Mother rubs her flawless skin, then rubs her big belly. Blessed with a girl child, she whispers.
Mother ties the last pink bow on a head of pompoms, seeing herself in the eyes of the girl she birthed. Heart swells with pride.
Mother says go play outside, I have guests, child.
Mother says don’t be so loud, you are a girl, child.
Mother says don’t play outside, supper needs cooking and the dishes will not make themselves clean.
Mother says get on your knees and practice humility not knowing that those hours spent on my knees prepare me for a different sort of humiliation.
Mother says keep your legs shut girl, don’t let the air in. For once the air gets in, you’re open for another kind of sin.
Mother says close your eyes when you pray child, or the demons you are exorcising will call their friends and they will dance in you as they did in Legion.
Mother says wipe your face, Jezebel. Don’t you know that your red lips will help you steal the heads from many households? And the heavens will not hear you when you pray for forgiveness because your prayers will be trapped by the chain of men who watch your mouth move when you smile and strip you as giggles escape your throat.
Mother says hide your breasts beneath looseness. Don’t you know that there is more than food at their tips? There are things that those on their way to hell beg for as their last earthly indulgence.
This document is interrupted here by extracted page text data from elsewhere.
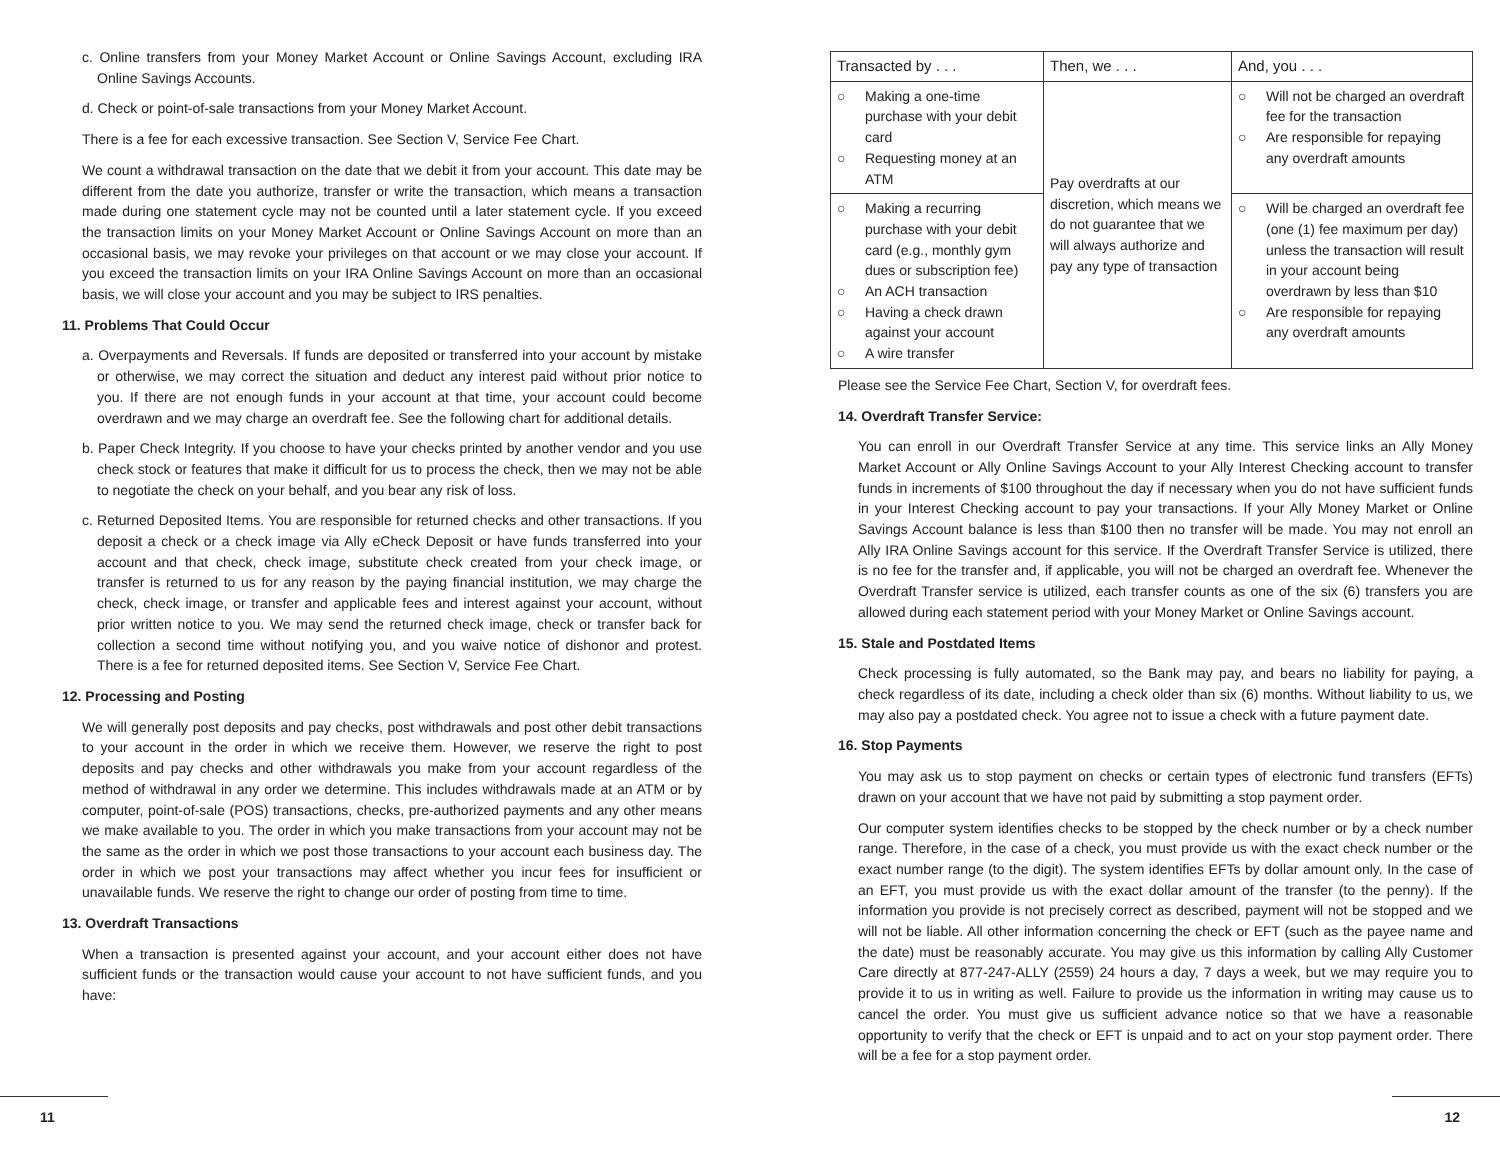c. Online transfers from your Money Market Account or Online Savings Account, excluding IRA Online Savings Accounts.
d. Check or point-of-sale transactions from your Money Market Account.
There is a fee for each excessive transaction. See Section V, Service Fee Chart.
We count a withdrawal transaction on the date that we debit it from your account. This date may be different from the date you authorize, transfer or write the transaction, which means a transaction made during one statement cycle may not be counted until a later statement cycle. If you exceed the transaction limits on your Money Market Account or Online Savings Account on more than an occasional basis, we may revoke your privileges on that account or we may close your account. If you exceed the transaction limits on your IRA Online Savings Account on more than an occasional basis, we will close your account and you may be subject to IRS penalties.
11. Problems That Could Occur
a. Overpayments and Reversals. If funds are deposited or transferred into your account by mistake or otherwise, we may correct the situation and deduct any interest paid without prior notice to you. If there are not enough funds in your account at that time, your account could become overdrawn and we may charge an overdraft fee. See the following chart for additional details.
b. Paper Check Integrity. If you choose to have your checks printed by another vendor and you use check stock or features that make it difficult for us to process the check, then we may not be able to negotiate the check on your behalf, and you bear any risk of loss.
c. Returned Deposited Items. You are responsible for returned checks and other transactions. If you deposit a check or a check image via Ally eCheck Deposit or have funds transferred into your account and that check, check image, substitute check created from your check image, or transfer is returned to us for any reason by the paying financial institution, we may charge the check, check image, or transfer and applicable fees and interest against your account, without prior written notice to you. We may send the returned check image, check or transfer back for collection a second time without notifying you, and you waive notice of dishonor and protest. There is a fee for returned deposited items. See Section V, Service Fee Chart.
12. Processing and Posting
We will generally post deposits and pay checks, post withdrawals and post other debit transactions to your account in the order in which we receive them. However, we reserve the right to post deposits and pay checks and other withdrawals you make from your account regardless of the method of withdrawal in any order we determine. This includes withdrawals made at an ATM or by computer, point-of-sale (POS) transactions, checks, pre-authorized payments and any other means we make available to you. The order in which you make transactions from your account may not be the same as the order in which we post those transactions to your account each business day. The order in which we post your transactions may affect whether you incur fees for insufficient or unavailable funds. We reserve the right to change our order of posting from time to time.
13. Overdraft Transactions
When a transaction is presented against your account, and your account either does not have sufficient funds or the transaction would cause your account to not have sufficient funds, and you have:
| Transacted by . . . | Then, we . . . | And, you . . . |
| --- | --- | --- |
| ○ Making a one-time purchase with your debit card ○ Requesting money at an ATM | Pay overdrafts at our discretion, which means we do not guarantee that we will always authorize and pay any type of transaction | ○ Will not be charged an overdraft fee for the transaction ○ Are responsible for repaying any overdraft amounts |
| ○ Making a recurring purchase with your debit card (e.g., monthly gym dues or subscription fee) ○ An ACH transaction ○ Having a check drawn against your account ○ A wire transfer | | ○ Will be charged an overdraft fee (one (1) fee maximum per day) unless the transaction will result in your account being overdrawn by less than $10 ○ Are responsible for repaying any overdraft amounts |
Please see the Service Fee Chart, Section V, for overdraft fees.
14. Overdraft Transfer Service:
You can enroll in our Overdraft Transfer Service at any time. This service links an Ally Money Market Account or Ally Online Savings Account to your Ally Interest Checking account to transfer funds in increments of $100 throughout the day if necessary when you do not have sufficient funds in your Interest Checking account to pay your transactions. If your Ally Money Market or Online Savings Account balance is less than $100 then no transfer will be made. You may not enroll an Ally IRA Online Savings account for this service. If the Overdraft Transfer Service is utilized, there is no fee for the transfer and, if applicable, you will not be charged an overdraft fee. Whenever the Overdraft Transfer service is utilized, each transfer counts as one of the six (6) transfers you are allowed during each statement period with your Money Market or Online Savings account.
15. Stale and Postdated Items
Check processing is fully automated, so the Bank may pay, and bears no liability for paying, a check regardless of its date, including a check older than six (6) months. Without liability to us, we may also pay a postdated check. You agree not to issue a check with a future payment date.
16. Stop Payments
You may ask us to stop payment on checks or certain types of electronic fund transfers (EFTs) drawn on your account that we have not paid by submitting a stop payment order.
Our computer system identifies checks to be stopped by the check number or by a check number range. Therefore, in the case of a check, you must provide us with the exact check number or the exact number range (to the digit). The system identifies EFTs by dollar amount only. In the case of an EFT, you must provide us with the exact dollar amount of the transfer (to the penny). If the information you provide is not precisely correct as described, payment will not be stopped and we will not be liable. All other information concerning the check or EFT (such as the payee name and the date) must be reasonably accurate. You may give us this information by calling Ally Customer Care directly at 877-247-ALLY (2559) 24 hours a day, 7 days a week, but we may require you to provide it to us in writing as well. Failure to provide us the information in writing may cause us to cancel the order. You must give us sufficient advance notice so that we have a reasonable opportunity to verify that the check or EFT is unpaid and to act on your stop payment order. There will be a fee for a stop payment order.
11 12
Mother grunts and swallows her pain when I offer her ice for the bruises on her face. Be obedient my child, or you will be at odds with your husband. No good wife will have to skip church on Sunday to hide the evidence of her transgressions from her peers.
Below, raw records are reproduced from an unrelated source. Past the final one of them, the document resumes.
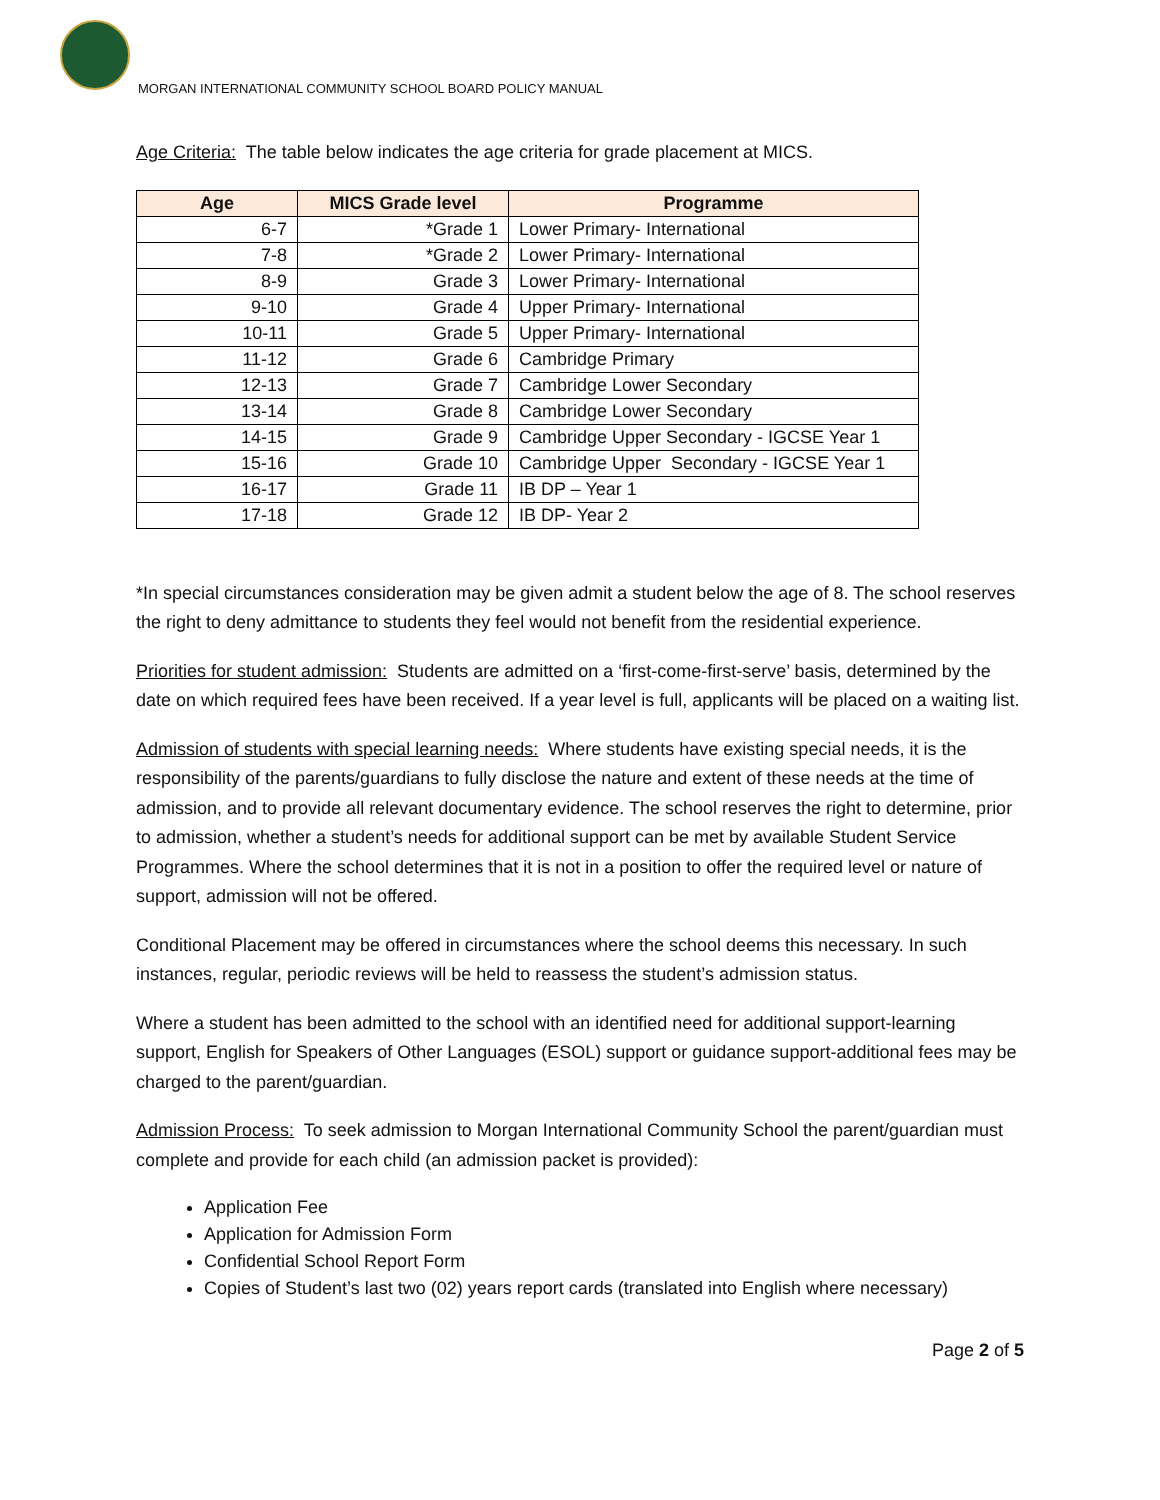MORGAN INTERNATIONAL COMMUNITY SCHOOL BOARD POLICY MANUAL
Age Criteria: The table below indicates the age criteria for grade placement at MICS.
| Age | MICS Grade level | Programme |
| --- | --- | --- |
| 6-7 | *Grade 1 | Lower Primary- International |
| 7-8 | *Grade 2 | Lower Primary- International |
| 8-9 | Grade 3 | Lower Primary- International |
| 9-10 | Grade 4 | Upper Primary- International |
| 10-11 | Grade 5 | Upper Primary- International |
| 11-12 | Grade 6 | Cambridge Primary |
| 12-13 | Grade 7 | Cambridge Lower Secondary |
| 13-14 | Grade 8 | Cambridge Lower Secondary |
| 14-15 | Grade 9 | Cambridge Upper Secondary - IGCSE Year 1 |
| 15-16 | Grade 10 | Cambridge Upper Secondary - IGCSE Year 1 |
| 16-17 | Grade 11 | IB DP – Year 1 |
| 17-18 | Grade 12 | IB DP- Year 2 |
*In special circumstances consideration may be given admit a student below the age of 8. The school reserves the right to deny admittance to students they feel would not benefit from the residential experience.
Priorities for student admission: Students are admitted on a ‘first-come-first-serve’ basis, determined by the date on which required fees have been received. If a year level is full, applicants will be placed on a waiting list.
Admission of students with special learning needs: Where students have existing special needs, it is the responsibility of the parents/guardians to fully disclose the nature and extent of these needs at the time of admission, and to provide all relevant documentary evidence. The school reserves the right to determine, prior to admission, whether a student’s needs for additional support can be met by available Student Service Programmes. Where the school determines that it is not in a position to offer the required level or nature of support, admission will not be offered.
Conditional Placement may be offered in circumstances where the school deems this necessary. In such instances, regular, periodic reviews will be held to reassess the student’s admission status.
Where a student has been admitted to the school with an identified need for additional support-learning support, English for Speakers of Other Languages (ESOL) support or guidance support-additional fees may be charged to the parent/guardian.
Admission Process: To seek admission to Morgan International Community School the parent/guardian must complete and provide for each child (an admission packet is provided):
Application Fee
Application for Admission Form
Confidential School Report Form
Copies of Student’s last two (02) years report cards (translated into English where necessary)
Page 2 of 5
Mother says lower your gaze, girl, and calls my eyes wanton. The windows to the soul she ignores as she metes out punishment for curiosity described as impetuosity.
Mother slaps my belly and warns of children than are caught like balls from loitering with the neighbour boys on street corners after dark. Or at high noon.
Mother pulls at the hair on my head as she chops off the locks one by one, to punish me for letters from strangers who imagine what the softness in the middle feels like. And cries tears when she stares at the mirror to find that she has only made me more of a prize for those with wandering hands and eyes.
Mother mutters about patience and resilience being the foundations of marriage and sends me back for the ninth time, after pressing frozen water to my face and drying my eyes. How the tables have turned.
Mother weeps the loudest as they peer in at my lifeless body dressed in respectability and his relatives are nowhere to be found. She plays the strains of regret over and over in her heart as the product of her hands and mouth and body is lowered into the ground.
These days Mother washes and cares for the babies who ask often, after their mother. She tells them stories of when she danced outside and wore lipstick and held her head high.